- [Required work]
Copy every line below where the string "variables" is found.

- [Material provided]

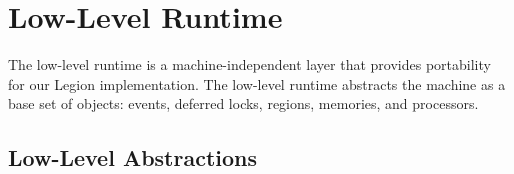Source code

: \section{Low-Level Runtime}
\label{sec:lowlevel}

The low-level runtime is a machine-independent layer that provides portability
for our Legion implementation.
The low-level runtime abstracts the machine as a base set of objects:
events, deferred locks, regions, memories, and processors.






\subsection{Low-Level Abstractions}
\label{subsec:lowobjects}
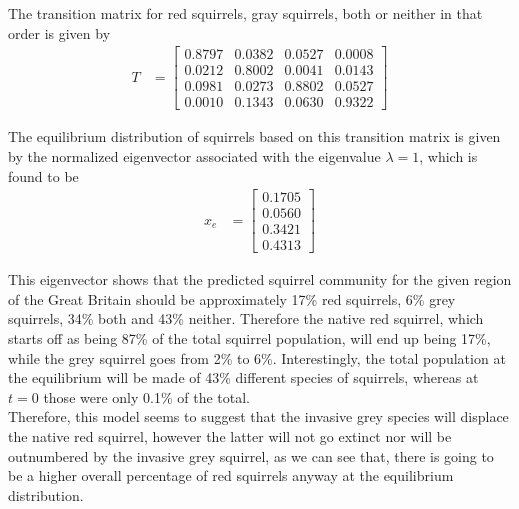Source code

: The transition matrix for red squirrels, gray squirrels, both or neither in that order is given by
\begin{align*}
T  &= \begin{bmatrix}
    0.8797 & 0.0382 & 0.0527 & 0.0008 \\
    0.0212 & 0.8002 & 0.0041& 0.0143 \\
    0.0981 & 0.0273 & 0.8802 & 0.0527\\
    0.0010 & 0.1343 & 0.0630 & 0.9322
 	  \end{bmatrix}
\end{align*}

The equilibrium distribution of squirrels based on this transition matrix is given by the normalized eigenvector associated with the eigenvalue $\lambda=1$, which is found to be
\begin{align*}
    \textbf{$x_{e}$} &= \begin{bmatrix}
           0.1705 \\
           0.0560 \\
           0.3421 \\
           0.4313
         \end{bmatrix}
\end{align*}

This eigenvector shows that the predicted squirrel community for the given region of the Great Britain should be approximately 17\% red squirrels, 6\% grey squirrels, 34\% both and 43\% neither. Therefore the native red squirrel, which starts off as being 87\% of the total squirrel population, will end up being 17\%, while the grey squirrel goes from 2\% to 6\%. Interestingly, the total population at the equilibrium will be made of 43\% different species of squirrels, whereas at $t=0$ those were only 0.1\% of the total.\\
Therefore, this model seems to suggest that the invasive grey species will displace the native red squirrel, however the latter will not go extinct nor will be outnumbered by the invasive grey squirrel, as we can see that, there is going to be a higher overall percentage of red squirrels anyway at the equilibrium distribution.
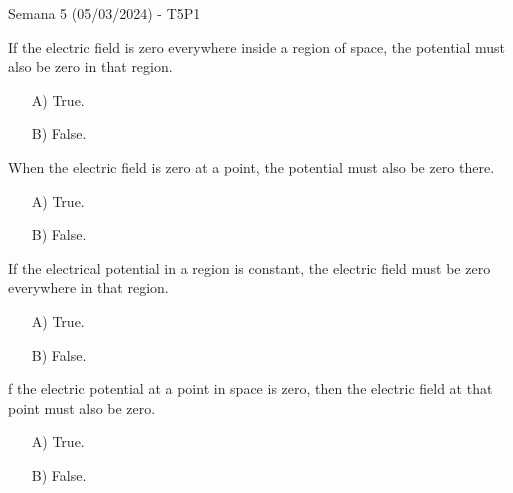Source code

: \begin{frame}{Semana 5 (05/03/2024) - T5P1}
    
    If the electric field is zero everywhere inside a region of space, the potential must also be zero in that region.
    
    \begin{itemize}
        \item[A)] True.
        \item[B)] False.
    \end{itemize}
    
    
    When the electric field is zero at a point, the potential must also be zero there.
    
    \begin{itemize}
        \item[A)] True.
        \item[B)] False.
    \end{itemize}
    
    If the electrical potential in a region is constant, the electric field must be zero everywhere in that region.
    
    \begin{itemize}
        \item[A)] True.
        \item[B)] False.
    \end{itemize}
    
    f the electric potential at a point in space is zero, then the electric field at that point must also be zero.
    
    \begin{itemize}
        \item[A)] True.
        \item[B)] False.
    \end{itemize}
    
\end{frame}

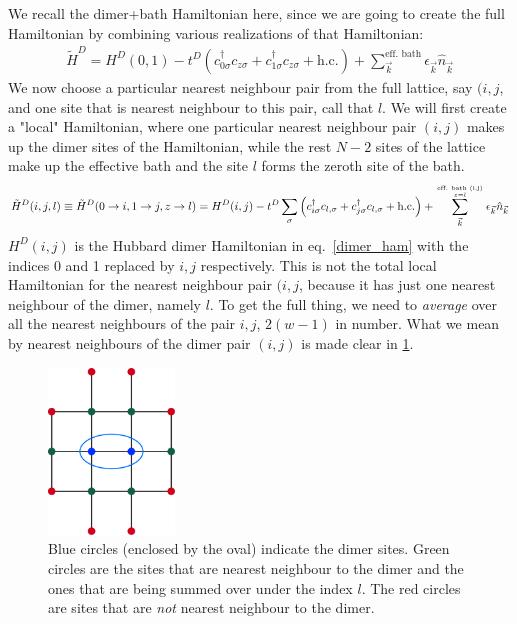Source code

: \documentclass{report}
\numberwithin{equation}{section}
\begin{document}
We recall the dimer+bath Hamiltonian here, since we are going to create the full Hamiltonian by combining various realizations of that Hamiltonian:
\begin{equation}\begin{aligned}
	\tilde H^D = H^D(0,1) - t^D \left(c^\dagger_{0\sigma}c_{z\sigma} + c^\dagger_{1\sigma}c_{z\sigma} + \text{h.c.}\right) + \sum_{\vec k}^\text{eff. bath}\epsilon_{\vec k}\hat n_{\vec k}
\end{aligned}\end{equation}
We now choose a particular nearest neighbour pair from the full lattice, say \((i,j\), and one site that is nearest neighbour to this pair, call that \(l\). We will first create a "local" Hamiltonian, where one particular nearest neighbour pair \((i,j)\) makes up the dimer sites of the Hamiltonian, while the rest \(N-2\) sites of the lattice make up the effective bath and the site \(l\) forms the zeroth site of the bath.
\begin{equation}\begin{aligned}
	\label{Hdjl}
	\tilde H^D(i, j, l) \equiv \tilde H^D(0\to i, 1\to j, z \to l) = H^D(i, j) - t^D \sum_{\sigma}\left(c^\dagger_{i\sigma}c_{l,\sigma} + c^\dagger_{j\sigma}c_{l,\sigma} + \text{h.c.}\right) + \sum_{\vec k}^{\text{eff. bath (i,j)}\atop{z = l}}\epsilon_{\vec k}\hat n_{\vec k}\\
\end{aligned}\end{equation}
\(H^D(i, j)\) is the Hubbard dimer Hamiltonian in eq.~\ref{dimer_ham} with the indices 0 and 1 replaced by \(i, j\) respectively. This is not the total local Hamiltonian for the nearest neighbour pair \((i,j\), because it has just one nearest neighbour of the dimer, namely \(l\). To get the full thing, we need to \textit{average} over all the nearest neighbours of the pair \(i,j\), \(2(w-1)\) in number. What we mean by nearest neighbours of the dimer pair \((i,j)\) is made clear in \ref{dimer-nn}.
\begin{figure}[htpb]
	\centering
	\includegraphics[width=0.3\textwidth]{../figures/dimer-nn.pdf}
	\caption{Blue circles (enclosed by the oval) indicate the dimer sites. Green circles are the sites that are nearest neighbour to the dimer and the ones that are being summed over under the index \(l\). The red circles are sites that are \textit{not} nearest neighbour to the dimer.}
	\label{dimer-nn}
\end{figure}
\end{document}

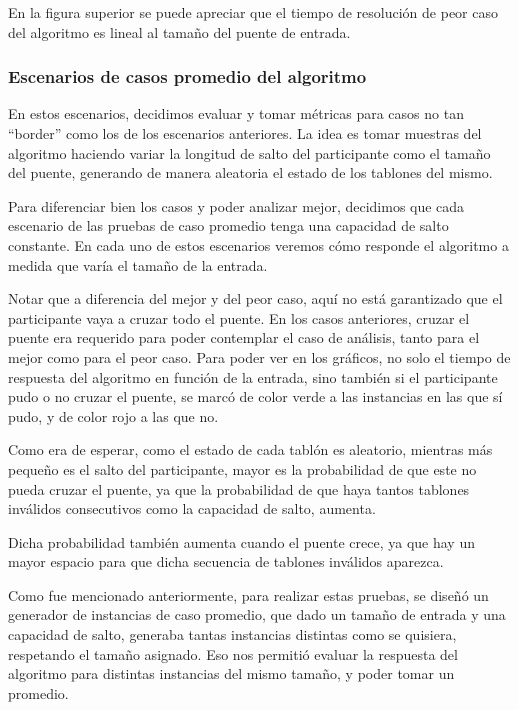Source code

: \documentclass[10pt,a4paper]{article}
\begin{document}
En la figura superior se puede apreciar que el tiempo de resolución de peor caso del algoritmo es lineal al tamaño del puente de entrada.

\subsubsection{Escenarios de casos promedio del algoritmo}

\noindent En estos escenarios, decidimos evaluar y tomar métricas para casos no tan “border”  como los de los escenarios anteriores. La idea es tomar muestras del algoritmo haciendo variar la longitud de salto del participante como el tamaño del puente, generando de manera aleatoria el estado de los tablones del mismo.

\noindent Para diferenciar bien los casos y poder analizar mejor, decidimos que cada escenario de las pruebas de caso promedio tenga una capacidad de salto constante. En cada uno de estos escenarios veremos cómo responde el algoritmo a medida que varía el tamaño de la entrada.

\noindent Notar que a diferencia  del mejor y del peor caso, aquí no está garantizado que el participante vaya a cruzar todo el puente. En los casos anteriores, cruzar el puente era requerido para poder contemplar el caso de análisis, tanto para el mejor como para el peor caso. Para poder ver en los gráficos, no solo el tiempo de respuesta del algoritmo en función de la entrada, sino también si el participante pudo o no cruzar el puente, se marcó de color verde a las instancias en las que sí pudo, y de color rojo a las que no.

\noindent Como era de esperar, como el estado de cada tablón es aleatorio, mientras más pequeño es el salto del participante, mayor es la probabilidad de que este no pueda cruzar el puente, ya que la probabilidad de que haya tantos tablones inválidos consecutivos como la capacidad de salto, aumenta.

\noindent Dicha probabilidad también aumenta cuando el puente crece, ya que hay un mayor espacio para que dicha secuencia de tablones inválidos aparezca.

\noindent Como fue mencionado anteriormente, para realizar estas pruebas, se diseñó un generador de instancias de caso promedio, que dado un tamaño de entrada y una capacidad de salto, generaba tantas instancias distintas como se quisiera, respetando el tamaño asignado. Eso nos permitió evaluar la respuesta del algoritmo para distintas instancias del mismo tamaño, y poder tomar un promedio.
\end{document}
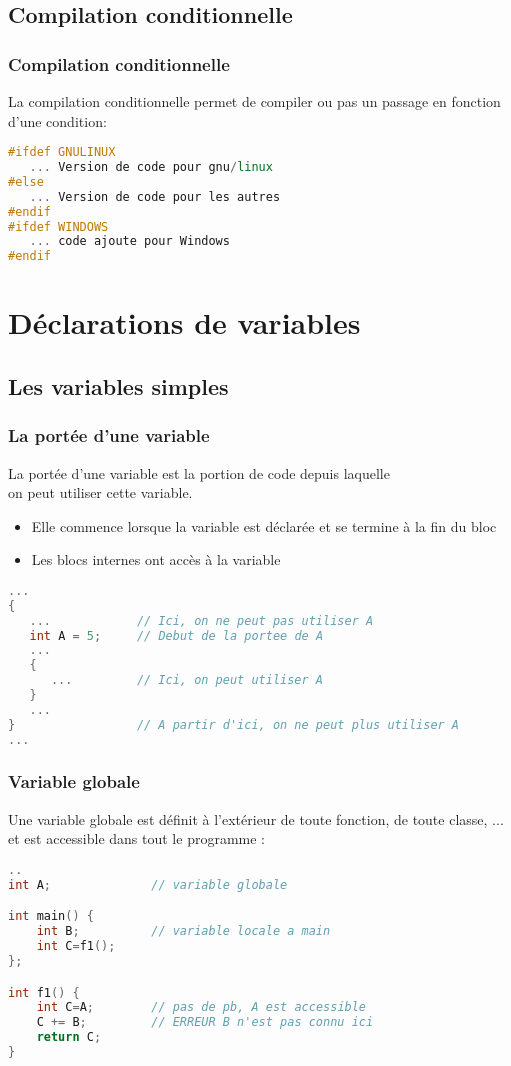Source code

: \documentclass{beamer}
\begin{document}
\subsection{Compilation conditionnelle}

\begin{frame}[fragile=singleslide,shrink=20]
\frametitle {Compilation conditionnelle}
La compilation conditionnelle permet de compiler ou pas un passage en fonction 
d'une condition:
\begin{lstlisting}[language=c++]
#ifdef GNULINUX
   ... Version de code pour gnu/linux
#else
   ... Version de code pour les autres
#endif
#ifdef WINDOWS
   ... code ajoute pour Windows
#endif
\end{lstlisting}
\end{frame}



\section{Déclarations de variables}



\subsection{Les variables simples}

\begin{frame}[fragile=singleslide,shrink=20]
\frametitle {La portée d'une variable}
La portée d'une variable est la portion de code depuis laquelle \\
on peut utiliser cette variable. \\
\begin{itemize}
\item{Elle commence lorsque la variable est déclarée et se termine à la fin du bloc}
\item{Les blocs internes ont accès à la variable}
\end{itemize}

\begin{lstlisting}[language=c++]
...
{
   ...            // Ici, on ne peut pas utiliser A
   int A = 5;     // Debut de la portee de A
   ...
   {
      ...         // Ici, on peut utiliser A
   }
   ...
}                 // A partir d'ici, on ne peut plus utiliser A 
...
\end{lstlisting}
\end{frame}

\begin{frame}[fragile=singleslide,shrink=20]
\frametitle {Variable globale}
Une variable globale est définit à l'extérieur de toute fonction, de toute classe, ... et est accessible dans tout le programme :
\begin{lstlisting}[language=c++]
..
int A;  			// variable globale

int main() {
	int B;			// variable locale a main
	int C=f1();
};

int f1() {          
	int C=A;		// pas de pb, A est accessible
	C += B;			// ERREUR B n'est pas connu ici
	return C;
}

\end{lstlisting}

\end{frame}
\end{document}
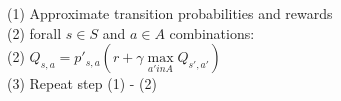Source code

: \documentclass{article}
\begin{document}
\begin{flushleft}
(1) Approximate transition probabilities and rewards \\ 
 \vspace{0.25cm}
(2) forall $s \in S$ and $a \in A$ combinations: \\
 \vspace{0.25cm} 
(2) $Q_{s, a} = p'_{s, a} (r + \gamma \max\limits_{a' in A} Q_{s', a'})$\\ 
 \vspace{0.25cm} 
(3) Repeat step (1) - (2) \\ 
\end{flushleft}
\end{document}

- [Problem solution]
\section{Déclarations de variables}
\subsection{Les variables simples}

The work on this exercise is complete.